Second \(L_2\) Lyapunov for further analysis of LCA performance

5 Conclusions

Analytical solutions to predict trajectories in complex, multi-body dynamic systems, such as the CR3BP, may be computationally expensive to solve iteratively. The expense of iterative methods such as Gauss–Legendre, Dormand–Prince, and Chebyshev–Picard, warrants the need for lower complexity algorithms, specially for on-board navigation purposes. The process stems from the Lagrangian interpolation, fitting curves to given conditions to analytically solve for trajectories. The trajectories are extended from linear fitting to a more accurate polynomial in time solution. Furthermore, interpolation methods can still be computationally expensive when using brute force methods to solve for the polynomial, requiring \(\mathcal {O}(n^3)\) operations. The designed low-complexity algorithm takes advantage of the low computational necessities of interpolation and the accuracy of a polynomial fit to create an algorithm that requires \(\mathcal {O}(n^2)\) operations.

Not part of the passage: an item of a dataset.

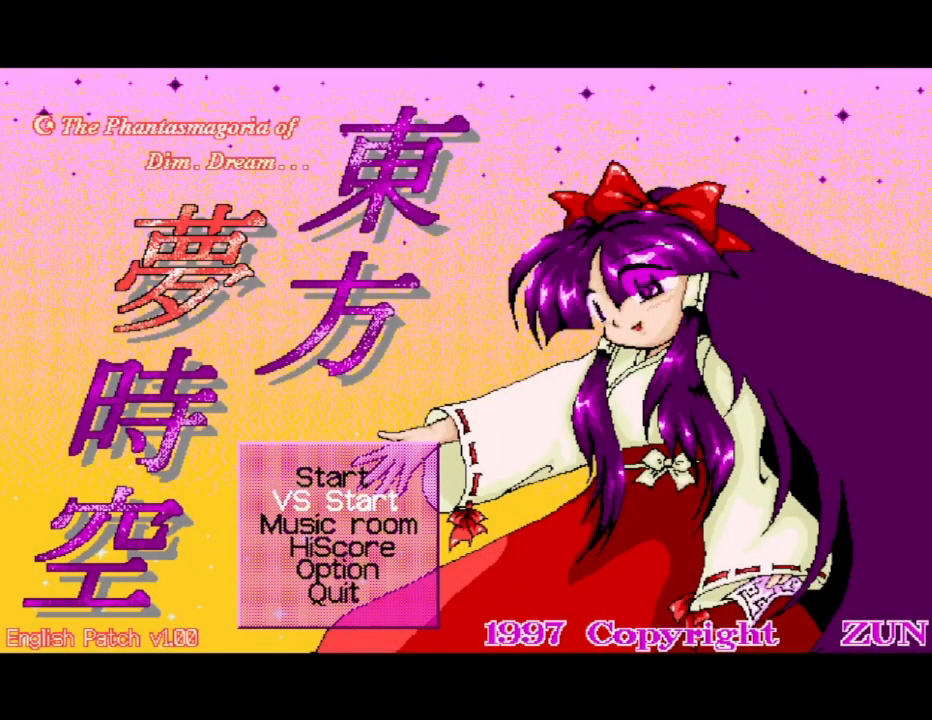
{"buttons": [], "events": [[33, "DPAD_DOWN", "down"], [117, "DPAD_DOWN", "up"], [167, "DPAD_DOWN", "down"], [233, "DPAD_DOWN", "up"], [267, "DPAD_DOWN", "down"], [367, "DPAD_DOWN", "up"]]}
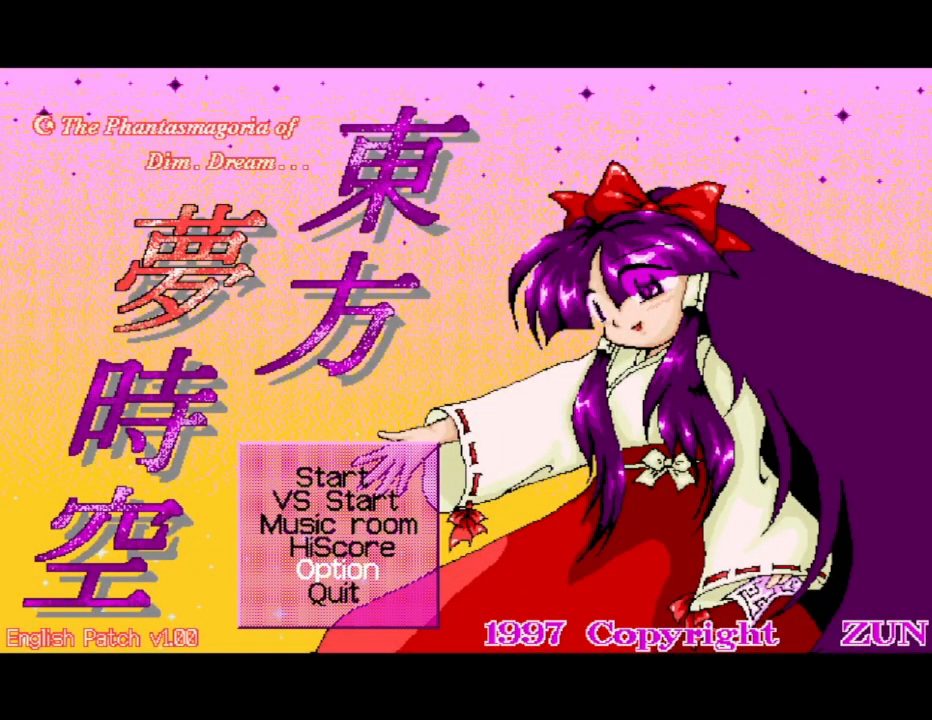
{"buttons": [], "events": [[33, "A", "down"], [150, "A", "up"]]}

The low-complexity algorithm is tested by propagating well-known trajectories in the CR3BP and comparing the motion to the results of an ODE45 propagated trajectory. The low-complexity algorithm accurately represented a DRO, LLO, and L\(_2\) Lyapunov orbit, with a significantly lower computational time than ODE45. The NRHO initially challenged the algorithm to produce an accurate trajectory due to the diverse motion of the orbit. The selected boundary conditions allowed for accurate motion during intervals of rapid change in the NRHO and slow accumulating deviation in intervals of slow change. Breaking the NRHO into two arcs and running the algorithm twice lowers the time between intervals and allowed for the algorithm to produce accurate motion of the NRHO. Overall, the proposed low-complexity algorithm offers a lower computational (arithmetic and time) method for trajectory propagation. In comparison to ODE45, the algorithm computes accurate trajectories for an array of CR3BP orbits in a significantly lower time. The efficiency and reliability of the proposed algorithm make it for a potential resource for on-board trajectory propagation in the Cislunar region. Throughout this work, the trajectories generated by the LCA are only utilized to interpolate between the provided boundary conditions. Future development entails the testing of the algorithm’s ability to predict trajectories outside of the boundary conditions.